How to download CSV via REST in Spring Boot

This controller class is there just to show you needed annotations - as method input you should provide @Context HttpServletResponse and in the service class, we'll be writing directly to it.

import org.springframework.http.HttpHeaders;
import org.springframework.stereotype.Controller;
import org.springframework.web.bind.annotation.GetMapping;
import org.example.UserService;

@RestController
@RequestMapping("/api")
public class UserController {

  @Autowired
  UserService userService;

	
  @GetMapping("/users-csv")
  public void downloadUsersCSV(@Context HttpServletResponse httpServletResponse){
    userService.generateCSVResponse(httpServletResponse);
  }

Your service method should also have HttpServletResponse from javax.servlet.http lib as input parameter. We'll get and use writer from it.
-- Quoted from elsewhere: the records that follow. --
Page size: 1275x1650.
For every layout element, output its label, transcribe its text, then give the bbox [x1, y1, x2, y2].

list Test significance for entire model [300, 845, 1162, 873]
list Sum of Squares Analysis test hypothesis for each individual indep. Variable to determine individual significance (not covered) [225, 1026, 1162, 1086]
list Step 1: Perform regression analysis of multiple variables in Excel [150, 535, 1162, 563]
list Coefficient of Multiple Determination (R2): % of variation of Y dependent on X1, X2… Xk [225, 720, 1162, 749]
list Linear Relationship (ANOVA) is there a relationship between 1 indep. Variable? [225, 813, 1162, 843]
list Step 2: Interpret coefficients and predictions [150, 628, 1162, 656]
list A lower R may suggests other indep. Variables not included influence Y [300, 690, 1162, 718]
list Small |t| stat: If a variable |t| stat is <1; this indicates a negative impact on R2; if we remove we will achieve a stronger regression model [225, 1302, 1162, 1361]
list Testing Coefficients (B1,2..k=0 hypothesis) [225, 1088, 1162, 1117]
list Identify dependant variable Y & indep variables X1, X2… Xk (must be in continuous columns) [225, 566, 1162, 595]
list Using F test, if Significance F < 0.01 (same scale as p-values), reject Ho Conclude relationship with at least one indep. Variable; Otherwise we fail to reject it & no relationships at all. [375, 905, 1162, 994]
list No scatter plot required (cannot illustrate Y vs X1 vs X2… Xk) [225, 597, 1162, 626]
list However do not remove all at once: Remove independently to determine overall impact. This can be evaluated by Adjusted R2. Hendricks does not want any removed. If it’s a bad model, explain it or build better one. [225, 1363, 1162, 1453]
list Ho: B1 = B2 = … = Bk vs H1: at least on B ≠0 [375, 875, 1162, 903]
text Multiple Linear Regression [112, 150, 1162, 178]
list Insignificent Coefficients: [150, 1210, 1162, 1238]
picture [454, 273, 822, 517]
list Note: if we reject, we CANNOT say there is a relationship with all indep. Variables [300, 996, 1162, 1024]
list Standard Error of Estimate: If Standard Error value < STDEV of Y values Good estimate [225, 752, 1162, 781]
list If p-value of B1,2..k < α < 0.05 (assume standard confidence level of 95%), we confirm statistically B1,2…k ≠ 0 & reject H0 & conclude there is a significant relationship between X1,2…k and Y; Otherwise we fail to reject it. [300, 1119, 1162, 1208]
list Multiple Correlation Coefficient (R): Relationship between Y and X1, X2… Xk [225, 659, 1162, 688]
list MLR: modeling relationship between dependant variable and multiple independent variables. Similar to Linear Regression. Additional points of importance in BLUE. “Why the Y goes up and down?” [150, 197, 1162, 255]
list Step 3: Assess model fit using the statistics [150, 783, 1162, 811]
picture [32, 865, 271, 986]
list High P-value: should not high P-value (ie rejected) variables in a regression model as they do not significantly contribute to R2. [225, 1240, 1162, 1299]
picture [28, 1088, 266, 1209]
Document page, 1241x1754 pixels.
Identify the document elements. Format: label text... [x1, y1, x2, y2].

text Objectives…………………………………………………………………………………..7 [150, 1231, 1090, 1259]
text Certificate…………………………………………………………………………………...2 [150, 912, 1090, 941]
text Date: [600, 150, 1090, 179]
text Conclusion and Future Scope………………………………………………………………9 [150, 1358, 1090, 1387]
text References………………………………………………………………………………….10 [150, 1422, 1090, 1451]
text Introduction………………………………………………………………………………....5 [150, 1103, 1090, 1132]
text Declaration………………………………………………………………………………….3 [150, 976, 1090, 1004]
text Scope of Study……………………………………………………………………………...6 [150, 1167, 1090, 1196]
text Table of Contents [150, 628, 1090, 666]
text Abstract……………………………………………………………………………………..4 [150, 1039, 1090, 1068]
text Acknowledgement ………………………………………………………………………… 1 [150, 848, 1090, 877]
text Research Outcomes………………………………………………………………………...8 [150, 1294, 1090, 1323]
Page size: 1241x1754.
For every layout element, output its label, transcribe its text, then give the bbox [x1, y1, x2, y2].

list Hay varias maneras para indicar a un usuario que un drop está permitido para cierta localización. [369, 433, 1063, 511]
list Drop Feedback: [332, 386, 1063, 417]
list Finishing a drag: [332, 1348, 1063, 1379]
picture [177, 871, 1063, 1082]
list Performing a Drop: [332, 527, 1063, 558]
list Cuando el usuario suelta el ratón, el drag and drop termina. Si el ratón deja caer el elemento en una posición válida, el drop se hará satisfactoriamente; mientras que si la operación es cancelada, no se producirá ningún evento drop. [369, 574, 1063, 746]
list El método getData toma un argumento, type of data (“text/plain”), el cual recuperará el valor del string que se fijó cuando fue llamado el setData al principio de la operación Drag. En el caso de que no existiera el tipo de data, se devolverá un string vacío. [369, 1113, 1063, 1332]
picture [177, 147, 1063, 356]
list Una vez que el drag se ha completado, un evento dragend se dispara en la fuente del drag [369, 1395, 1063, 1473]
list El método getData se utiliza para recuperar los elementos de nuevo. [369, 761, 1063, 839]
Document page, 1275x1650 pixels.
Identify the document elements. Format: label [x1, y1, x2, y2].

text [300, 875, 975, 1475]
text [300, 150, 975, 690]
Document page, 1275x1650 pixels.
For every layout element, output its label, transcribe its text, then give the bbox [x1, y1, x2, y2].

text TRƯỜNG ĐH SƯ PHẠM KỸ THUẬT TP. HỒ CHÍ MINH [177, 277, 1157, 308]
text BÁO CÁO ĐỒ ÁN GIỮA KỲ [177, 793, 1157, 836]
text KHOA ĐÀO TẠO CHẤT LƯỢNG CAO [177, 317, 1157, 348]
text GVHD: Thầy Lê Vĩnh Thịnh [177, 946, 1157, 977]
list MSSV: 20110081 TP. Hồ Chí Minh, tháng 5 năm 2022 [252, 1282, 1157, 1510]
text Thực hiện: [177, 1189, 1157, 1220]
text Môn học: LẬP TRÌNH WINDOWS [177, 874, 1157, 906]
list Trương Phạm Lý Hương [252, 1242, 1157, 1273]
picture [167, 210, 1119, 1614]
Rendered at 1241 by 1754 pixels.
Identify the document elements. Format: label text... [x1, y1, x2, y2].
import javax.servlet.http.HttpServletResponse;
import org.apache.commons.csv.CSVFormat;
import org.apache.commons.csv.CSVPrinter;
import org.springframework.beans.factory.annotation.Autowired;
import org.springframework.stereotype.Service;
import java.util.List;
import org.springframework.http.HttpHeaders;

@Service
public class UserExporter {

@Autowired
UserRepository userRepository;

public void generateCsvResponse(HttpServletResponse response) {

   String filename = "someFileName.csv";
   List<User> = userRepository.findAll();
   try {
      response.setContentType("text/csv");
      response.setHeader(HttpHeaders.CONTENT_DISPOSITION,
               "attachment; filename=\"" + filename + "\"");
      CSVPrinter csvPrinter = new CSVPrinter(response.getWriter(),
      CSVFormat.DEFAULT.withHeader("field1", "field2", "field3"));
      for (OrganisationInvitation user : users) {
        csvPrinter.printRecord(Arrays.asList(user.getField1(), user.getField2(), user.getField3()));
      }
    
      } catch (IOException e) {
        e.printStackTrace();
       } finally {
          if(csvPrinter != null)
            csvPrinter.close();
                 }
        }
  }

In the end, don't forget to close csvPrinter - this way you'll close the stream, flushing it first. It's good practice to close it in finally block so that it doesn't stay open in case of error.